Dermatological conditions can affect the insensate limb. Necrobiosis lipoidica diabeticorum can be confused with venous stasis disease but does not require or respond to the extensive treatment required of the latter condition. The round, firm plaques of necrobiosis, which later ulcerate, are reddish brown to yellow and are seen three times more often in women than men.^34,⁴⁹ They are common along the tibia and require only protective dressings until the ulcers heal. Plantar keratoderma is an excessive buildup of keratin following the loss of sweat and oil production in the skin associated with autonomic neuropathy. As a result, the entire margin of the heel pad undergoes diffuse thickening, followed by fissures that allow entrance of bacteria and subsequent infection (Fig. 30-5). Prevention includes reduction of keratin buildup by debridement and retention of skin moisture with the use of various creams.¹⁴ Pseudomonas is a bacterium that produces a green pigment within a moist environment. Colonization of the skin by this bacterium is treated by exposing the limb to air. It is important to remember that more dermatological conditions in neuropathic diabetics are discovered by inspection than by patients’ complaints of discomfort.⁴⁹

Fig. 30-5 Keratodermia plantaris. Loss of sweat and oil glands (autonomic neuropathy) can lead to keratin buildup and deep fissures, predominantly on heels.

Sensation

To assess the risk of ulceration in a neuropathic limb, the level of sensation must be determined. Because sensory loss can have a gradual, almost unnoticed onset, patient history can be misleading. Repeated quantitative measurements of sensation over time help assess progression of sensory impairment. Calibrated Semmes-Weinstein monofilaments, mounted on Lucite rods, provide a simple, quantitative method to determine sensory loss.³⁶ This is a single-point perception test in which the examiner presses the end of the monofilament against the skin until it bends, then removes it from the skin surface and notes the patient’s response (Fig. 30-6). The monofilaments have reliability at the 95% confidence level.⁶ They are used to categorize feet into those with normal sensation (4.17 diameter: 1g pressure); loss of protective sensation requiring protective footwear (5.07 diameter: 10g pressure); and no sensation (6.10 diameter: 75g pressure).

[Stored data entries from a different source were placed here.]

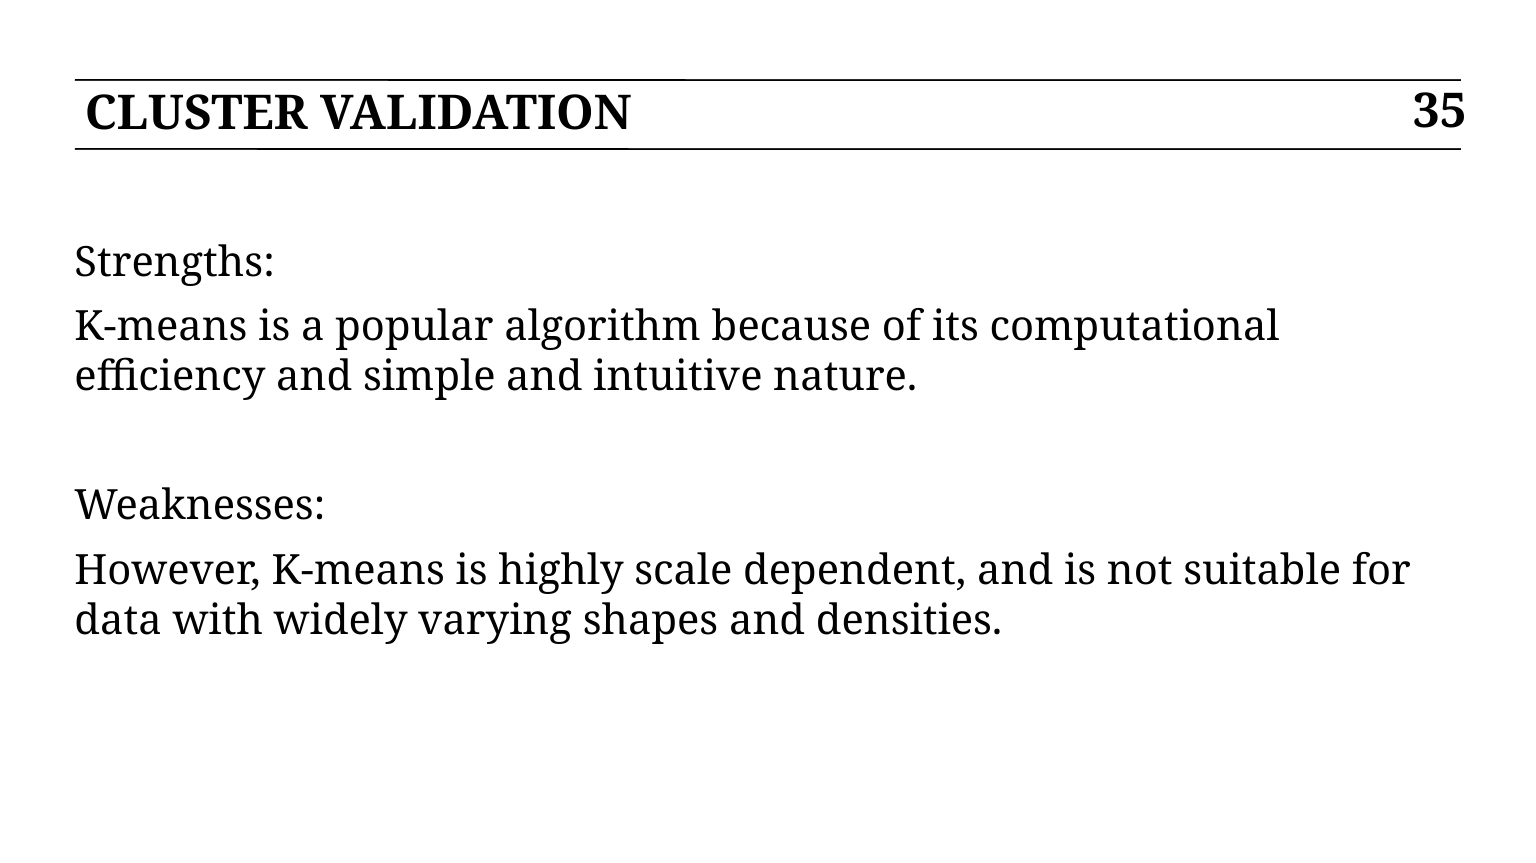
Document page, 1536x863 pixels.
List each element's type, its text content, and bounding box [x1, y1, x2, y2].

title CLUSTER VALIDATION [76, 82, 1369, 234]
slide_number 35 [1408, 82, 1471, 142]
text_box Strengths: K-means is a popular algorithm because of its computational efficiency and simple and intuitive nature. Weaknesses: However, K-means is highly scale dependent, and is not suitable for data with widely varying shapes and densities. [74, 234, 1462, 644]
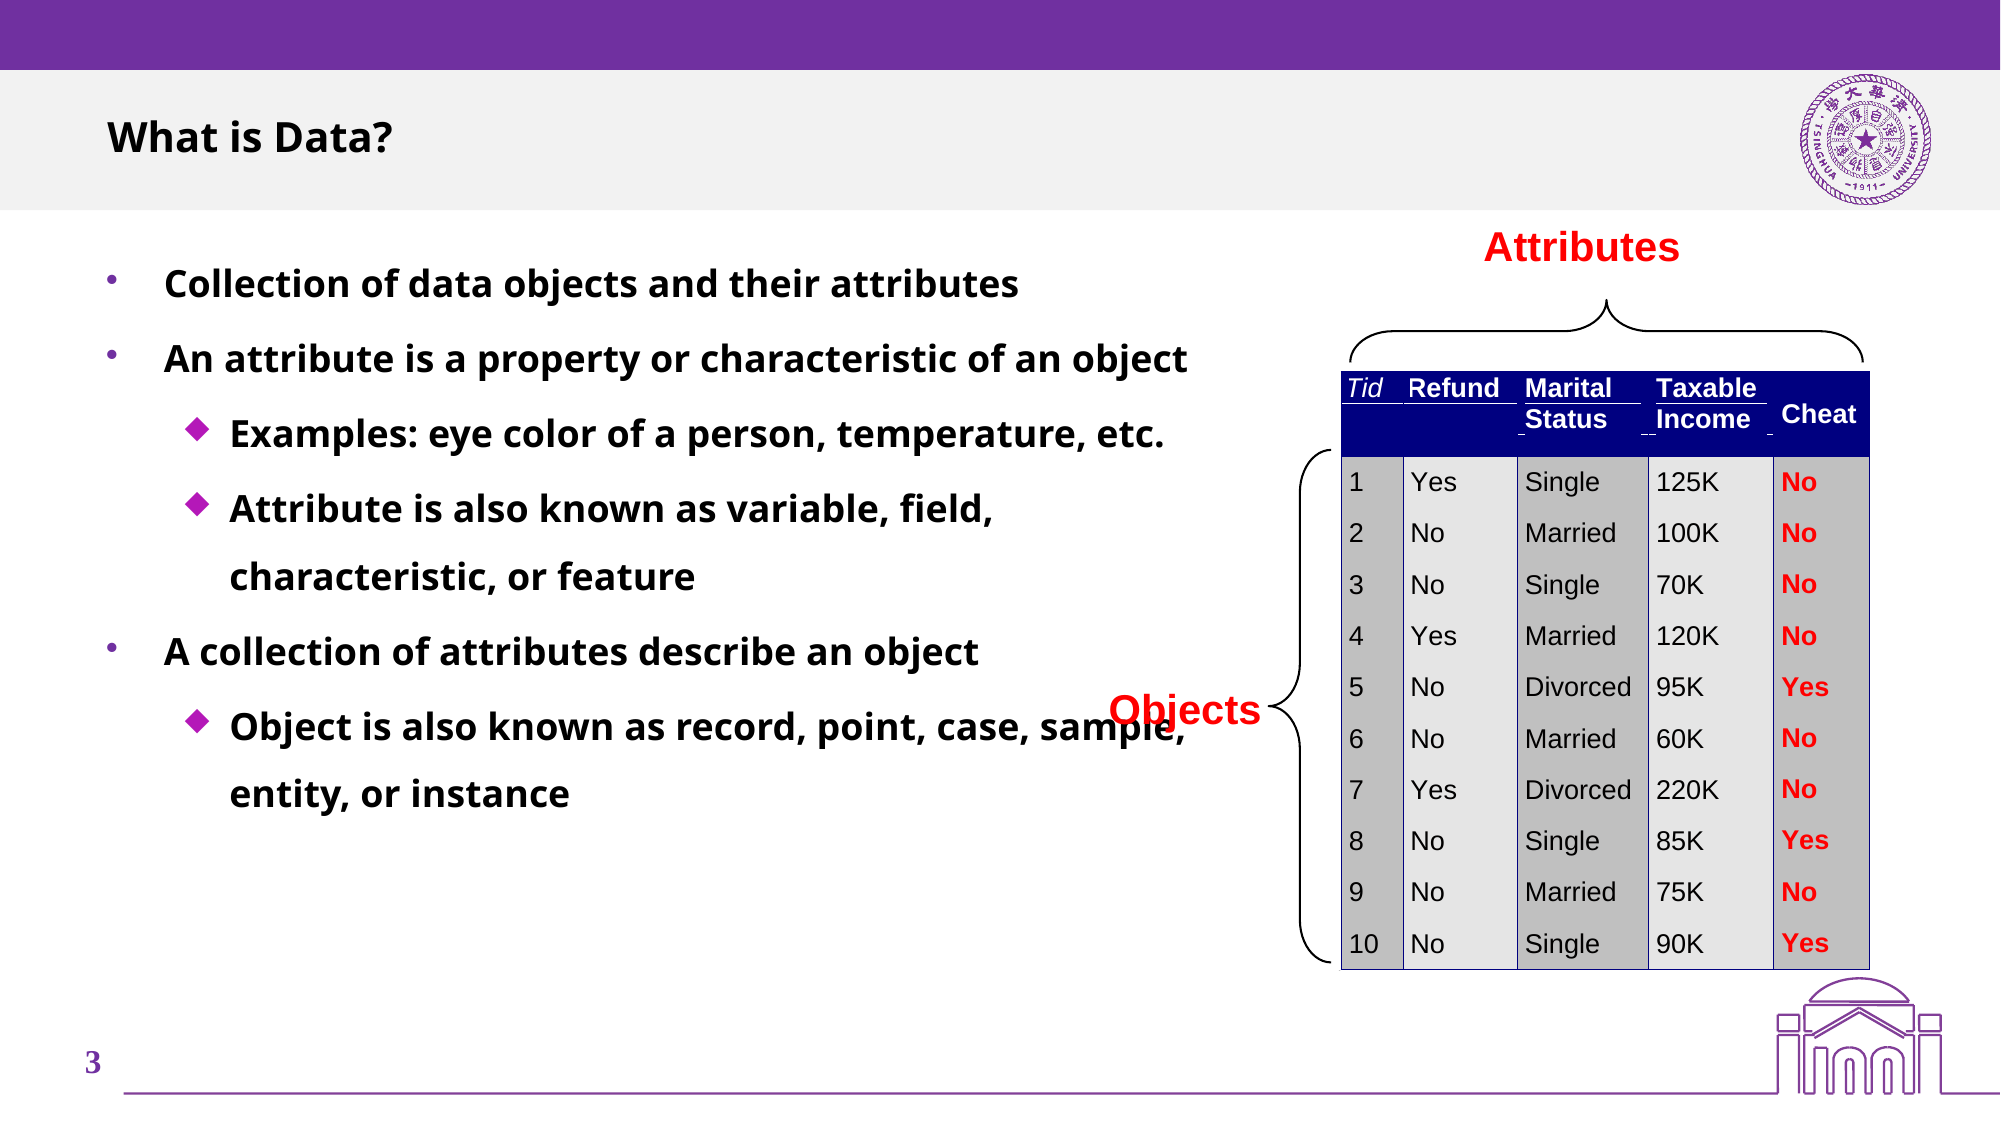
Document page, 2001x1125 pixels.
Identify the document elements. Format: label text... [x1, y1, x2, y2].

title What is Data? [92, 60, 1794, 212]
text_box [1093, 212, 1908, 988]
picture [1800, 74, 1931, 205]
list Collection of data objects and their attributes An attribute is a property or characteristic of an object Examples: eye color of a person, temperature, etc. Attribute is also known as variable, field, characteristic, or feature A collection of attributes describe an object Object is also known as record, point, case, sample, entity, or instance [92, 230, 1263, 1096]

Ulcer risk is proportional to the severity of sensory loss. Although Semmes-Weinstein monofilaments can be obtained in larger sets, researchers at the Hansen’s Disease Center (Carville, LA) concluded that testing with the three sizes noted is sufficient for grading the insensitive limb. Use of the monofilament is not to be confused with testing for sharp/dull sensation.